Oil Prices Mixed as Hormuz Reopening Clashes With Lebanon Fighting
Cover image from cnbc.com, which was analyzed for this article
Crude prices rose and mixed as fighting in Lebanon and slow Hormuz traffic offset optimism over the US-Iran ceasefire progress.
PoliticalOS
Friday, June 19, 2026 — Business
The core uncertainty is whether the U.S.-Iran memorandum can survive Lebanon spillover and produce sustained safe shipping through Hormuz. Until mine clearance and insurance clarity arrive, price relief will remain partial and inflation pressures will continue feeding through supply chains for months.
What outlets missed
No outlet quantified the exact number of naval mines believed to remain in the strait or detailed the timeline for mine-sweeping operations beyond noting they could take weeks. Coverage also omitted any assessment of how elevated insurance rates for Hormuz transits are currently priced or how those rates compare with pre-war levels. Finally, the articles did not examine whether the 46 documented attacks since February included strikes by non-state actors beyond Iranian forces.

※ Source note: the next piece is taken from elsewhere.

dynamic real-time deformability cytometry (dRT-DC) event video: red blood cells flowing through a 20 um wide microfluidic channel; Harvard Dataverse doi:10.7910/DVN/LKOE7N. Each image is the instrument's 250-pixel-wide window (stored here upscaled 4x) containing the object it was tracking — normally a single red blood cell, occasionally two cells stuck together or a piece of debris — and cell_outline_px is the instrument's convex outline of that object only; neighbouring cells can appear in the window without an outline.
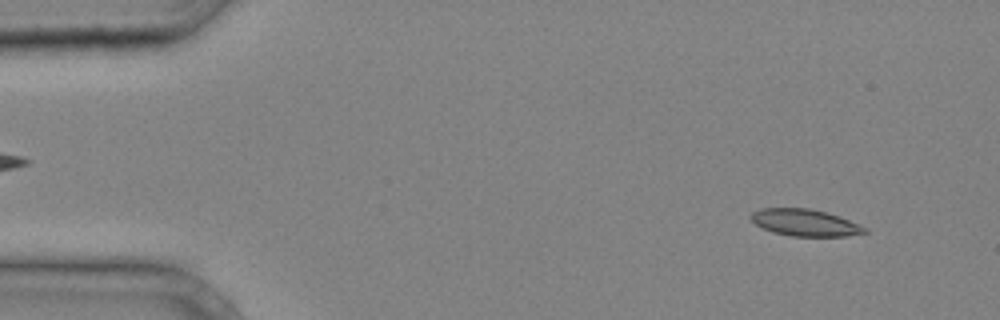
{"species": "common noctule bat (a hibernating species)", "species_latin": "Nyctalus noctula", "temperature_condition": "cold", "stored_images_in_passage": 37, "camera_frame_rate_fps": 3000, "um_per_image_px": 0.085, "animal": {"sex": "male", "body_mass_g": 20.4}, "frame": {"image": 1, "passage_image": 3, "time_ms": 0.667, "image_size_px": [1000, 320], "cell_outline_px": [[868, 232], [844, 236], [792, 236], [772, 232], [756, 224], [748, 216], [752, 212], [760, 208], [808, 208], [824, 212], [848, 220], [868, 228]], "centroid_in_image_um": [68.39, 18.92], "position_along_channel_um": 16.6, "area_um2": 17.57}}
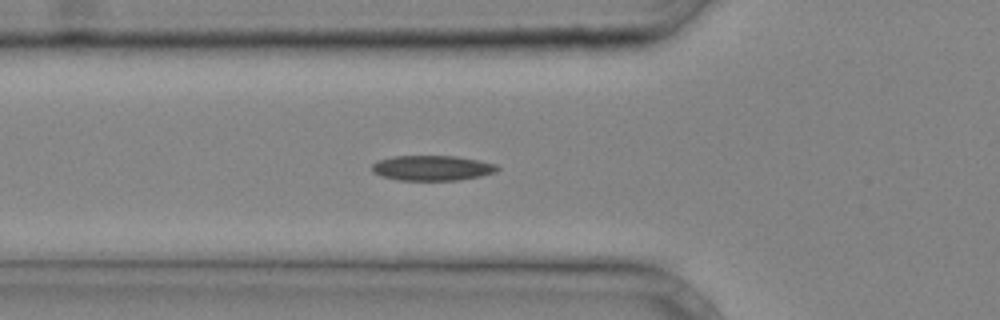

Global energy markets absorbed conflicting signals Friday as a U.S.-Iran memorandum to reopen the Strait of Hormuz eased immediate supply fears while fresh clashes in Lebanon and postponed follow-up talks kept traders cautious. Brent crude futures settled 0.3 percent lower at $79.59 a barrel after touching $80.37 intraday, while West Texas Intermediate rose 2.3 percent to $78.15; both benchmarks remained on track for roughly 8 percent weekly declines.
The memorandum signed Thursday committed both sides to clearing the waterway that normally carries one-fifth of world oil supply. Three Saudi supertankers moved 6 million barrels through on Thursday, joined by the Hong Kong-flagged Tong Lin Wan and the French LNG carrier Mraikh. Yet more than 500 vessels still waited to exit, traffic stayed far below the pre-war 120-130 daily transits, and at least 46 attacks on shipping since late February had already killed 14 seafarers, according to the International Maritime Organization. Mine-clearing operations could take weeks.
Lebanon developments quickly overshadowed the partial progress. Israeli strikes killed 16 people, and clashes with Hezbollah in southern Lebanon killed four Israeli soldiers, prompting cancellation of planned U.S.-Iran talks in Switzerland and Vice President JD Vance’s travel. White House statements cited unresolved logistical issues; Swiss authorities confirmed the Bürgenstock meeting would not occur.
Analysts emphasized that four months of disruption had already embedded higher costs. Capital Economics’ Simon MacAdam noted that energy and fertilizer price increases typically reach households with a three-month lag. The World Bank lowered its 2026 global growth forecast to 2.5 percent and raised its inflation projection to 4 percent. Goldman Sachs revised its Brent outlook to an $80 average late this year and $75 in 2027. Europe faces added pressure from low natural-gas storage, while a looming El Niño threatens further food-price gains.
OPEC Secretary General Haitham Al Ghais told CNBC that demand fundamentals remain strong and rejected International Energy Agency forecasts of an impending glut. INTERTANKO managing director Tim Wilkins said owners would move cautiously until mine-sweeping plans and insurance clarity emerge. Central banks have already adjusted: the European Central Bank raised rates last week, and the Federal Reserve lifted its year-end inflation forecast to 3.6 percent while leaving policy unchanged.
Oil prices are expected to trade between $75 and $82 a barrel in the near term, according to Axi analyst Tiago Lacerda, with full normalization dependent on sustained shipping safety and the 60-day truce holding.